We are dismayed over the rise of hate against persons on the basis of their religion or belief worldwide. While we underline that the burning of holy books is considered disrespectful and offensive by many, such acts should only be challenged through open space for dialogue, debate, and dissent, and not through prohibitions on defamation of religions or similar restrictions.
In 2011, this Council adopted Resolution 16/18, a landmark achievement that set out a consensual action plan for addressing religious intolerance. This resolution replaced divisive calls to combat defamation of religions in favour of a positive agenda driven by the understanding that the rights to freedom of expression, freedom of religion or belief, and equality are mutually dependent and reinforcing. Resolution 16/18 remains a testament to the work of this Council in striking consensus and finding solutions to problems that affect us all. We fundamentally believe that Resolution 16/18 already provides us with a holistic framework to address the root causes of religious intolerance.

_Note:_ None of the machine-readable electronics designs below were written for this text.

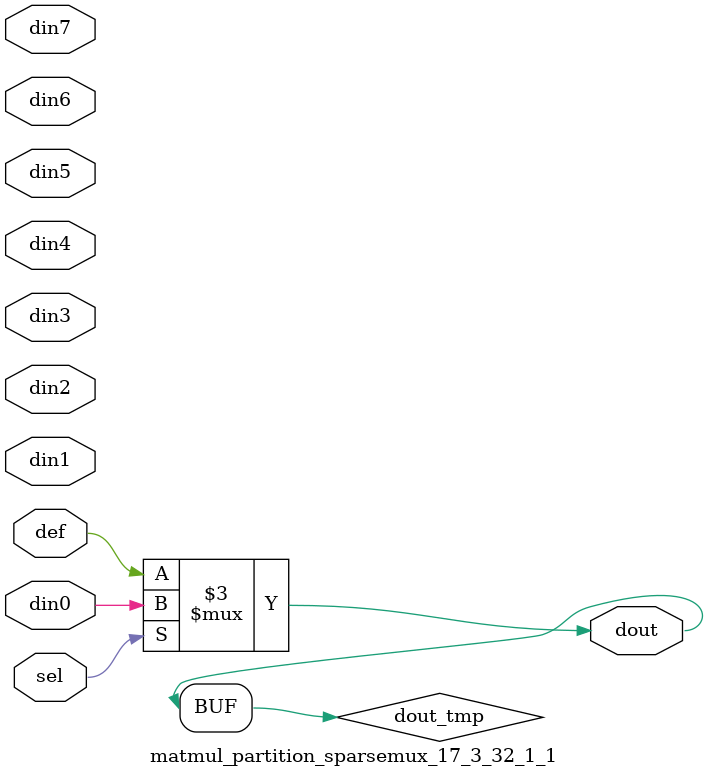
<source format=v>
`timescale 1ns / 1ps

module matmul_partition_sparsemux_17_3_32_1_1 (din0,din1,din2,din3,din4,din5,din6,din7,def,sel,dout);

parameter din0_WIDTH = 1;

parameter din1_WIDTH = 1;

parameter din2_WIDTH = 1;

parameter din3_WIDTH = 1;

parameter din4_WIDTH = 1;

parameter din5_WIDTH = 1;

parameter din6_WIDTH = 1;

parameter din7_WIDTH = 1;

parameter def_WIDTH = 1;
parameter sel_WIDTH = 1;
parameter dout_WIDTH = 1;

parameter [sel_WIDTH-1:0] CASE0 = 1;

parameter [sel_WIDTH-1:0] CASE1 = 1;

parameter [sel_WIDTH-1:0] CASE2 = 1;

parameter [sel_WIDTH-1:0] CASE3 = 1;

parameter [sel_WIDTH-1:0] CASE4 = 1;

parameter [sel_WIDTH-1:0] CASE5 = 1;

parameter [sel_WIDTH-1:0] CASE6 = 1;

parameter [sel_WIDTH-1:0] CASE7 = 1;

parameter ID = 1;
parameter NUM_STAGE = 1;



input [din0_WIDTH-1:0] din0;

input [din1_WIDTH-1:0] din1;

input [din2_WIDTH-1:0] din2;

input [din3_WIDTH-1:0] din3;

input [din4_WIDTH-1:0] din4;

input [din5_WIDTH-1:0] din5;

input [din6_WIDTH-1:0] din6;

input [din7_WIDTH-1:0] din7;

input [def_WIDTH-1:0] def;
input [sel_WIDTH-1:0] sel;

output [dout_WIDTH-1:0] dout;



reg [dout_WIDTH-1:0] dout_tmp;


always @ (*) begin
(* parallel_case *) case (sel)
    
    CASE0 : dout_tmp = din0;
    
    CASE1 : dout_tmp = din1;
    
    CASE2 : dout_tmp = din2;
    
    CASE3 : dout_tmp = din3;
    
    CASE4 : dout_tmp = din4;
    
    CASE5 : dout_tmp = din5;
    
    CASE6 : dout_tmp = din6;
    
    CASE7 : dout_tmp = din7;
    
    default : dout_tmp = def;
endcase
end


assign dout = dout_tmp;



endmodule

</source>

We do not believe this current draft resolution is the solution to the problem, but rather that it will undermine existing efforts to combat religious intolerance. We stress that the ‘desecration’ of religious books and symbols in and of itself is not an act of incitement. It is clear that international human rights law protects individuals and not religions, and that prohibitions on the defamation of religions are contrary to the rights to freedom of expression and religion or belief. These prohibitions fuel division and religious intolerance by shutting down interfaith dialogue, and can facilitate and legitimise horrifying human rights violations against religious minorities. By evoking language on the defamation of religions, this resolution seriously risks disrupting the consensus we achieved in Resolution 16/18 and poses a great threat to the future of this action plan in addressing religious intolerance.
We therefore urge Members of the Human Rights Council to reject the draft resolution unless significant changes are made to bring it in line with international human rights standards, and instead reaffirm their commitment to Resolution 16/18 and other existing frameworks such as the Rabat Plan of Action.